Weighted Fair Queuing

Weighted Fair Queuing
Weighted Fair Queuing (WFQ) attempts to address some of the failing of
FIFO and Priority queuing by allowing all traffic some access to the interface.
Some characteristics of WFQ include:
■ Queues traffic by flow or conversation.
■ Flows are identified by header information, such as source and destination
IP address, protocol, source and destination ports, and type of
service field value. These are used by a hash algorithm to create a
queue index number.
■ Each interface has a limited number of WFQ queues. Default for most
interfaces is 256; it can be configured from 16–4096.
■ If the number of flows exceeds the number of queues, multiple flows
are placed in the same queue, resulting in less bandwidth per flow.
■ Provides queues for system traffic and RSVP traffic separate from the
WFQ queues.
■ Traffic is weighted by flow, based on IP precedence.
■ WFQ schedules small interactive flows before high-bandwidth flows.

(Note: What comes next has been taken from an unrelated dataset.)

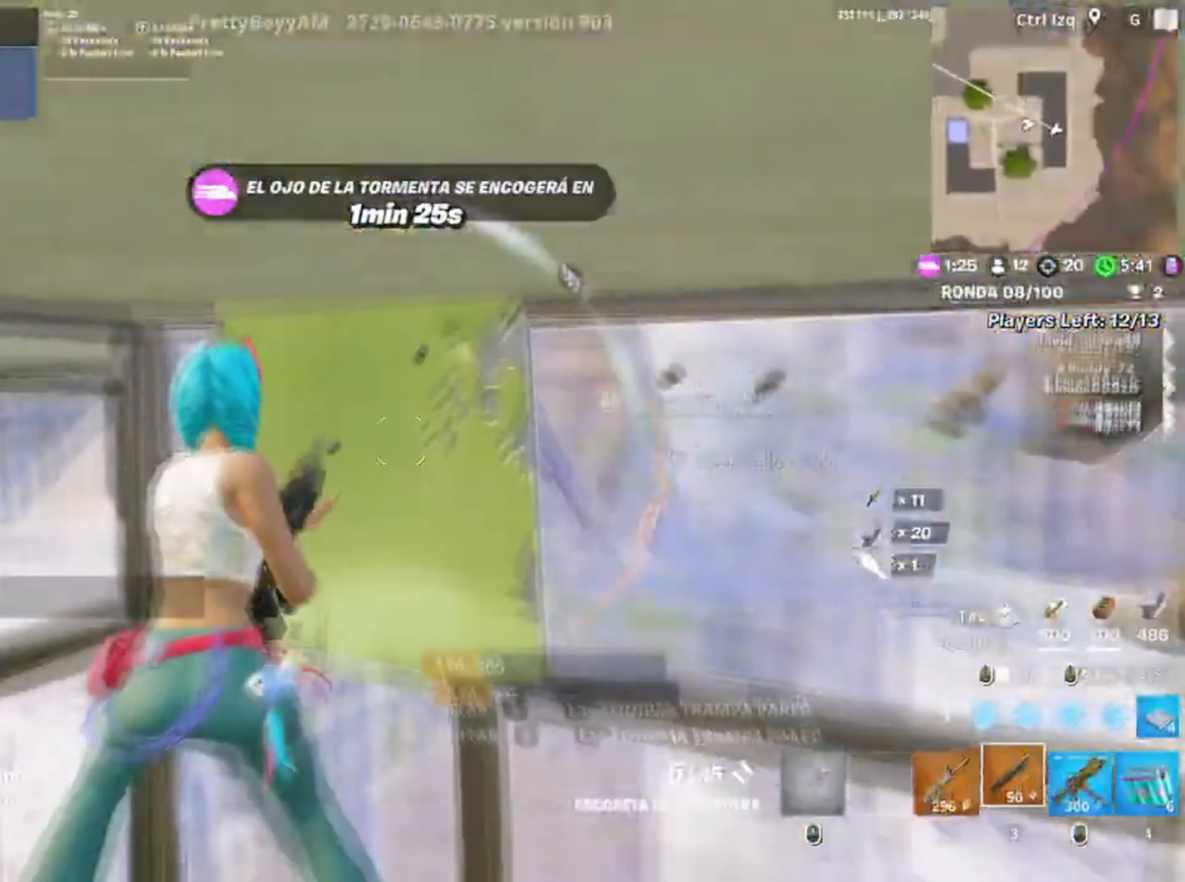
{"keys": ["w"], "mouse": [], "events": [[84, "r", "up"], [300, "a", "up"], [334, "w", "down"]]}
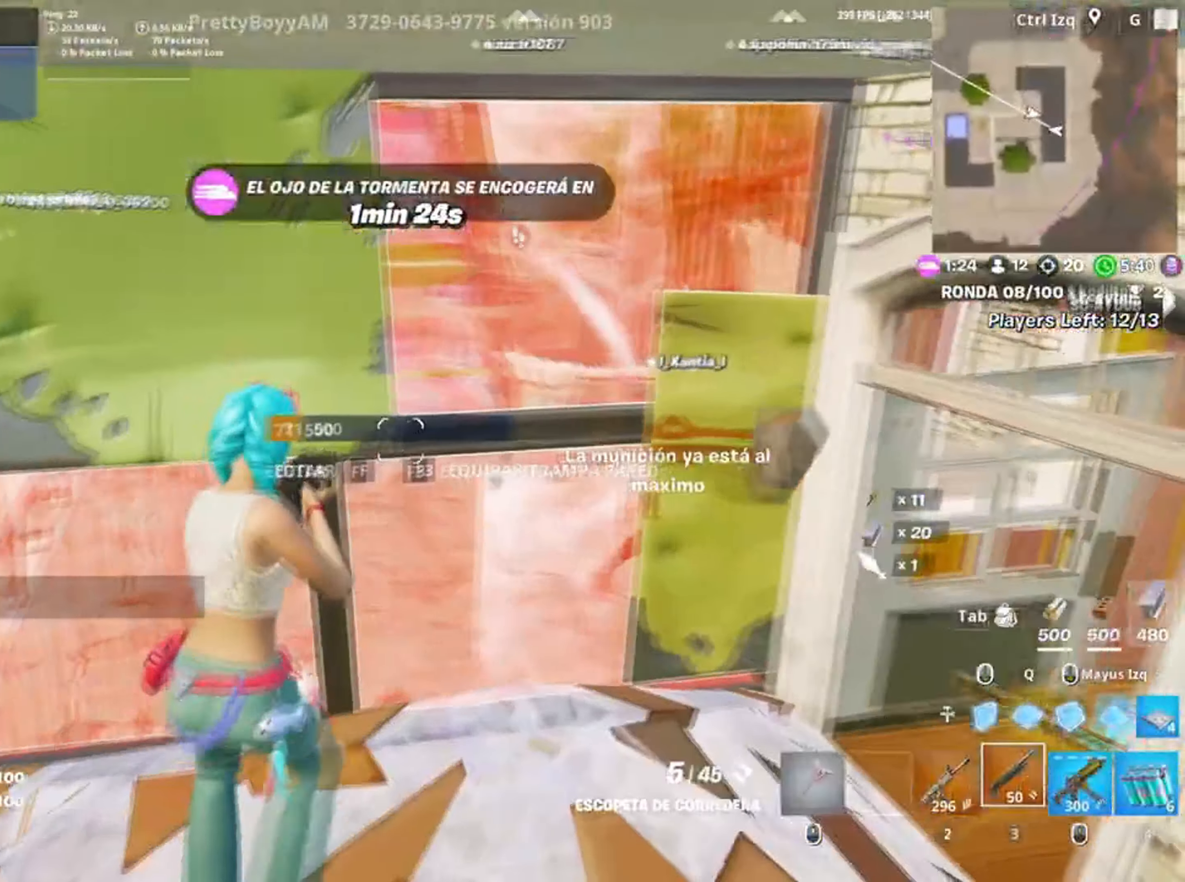
{"keys": ["a"], "mouse": [], "events": [[167, "d", "down"], [167, "w", "up"], [300, "a", "down"], [367, "d", "up"], [367, "w", "down"], [467, "w", "up"]]}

■ Allows lower-weighted flows relatively more bandwidth than higherweighted
conversations.
■ Drops packets from high-volume flows more aggressively than those
of low-volume flows.
■ The hold-queue limit determines how many packets can be held in the
WFQ system before all new packets are dropped (tail drop). The
default is 1000.

■ The congestive discard threshold (CDT) determines how many packets
can be held by the WFQ before it begins dropping packets from highvolume
flows. Packets are dropped from the queues with the most
packets first. Packets are not dropped from low-volume conversations.
The default CDT is 64.
Advantages of WFQ include simplicity of configuration, support on most
platforms and IOS versions, allowing some bandwidth to all traffic, and
dropping more packets from higher-bandwidth flows.
Disadvantages of WFQ include lack of support for tunneling or encryption,
lack of manual control over traffic classification, lack of minimum or fixed
bandwidth guarantees, and chance of multiple flows placed in the same
queue.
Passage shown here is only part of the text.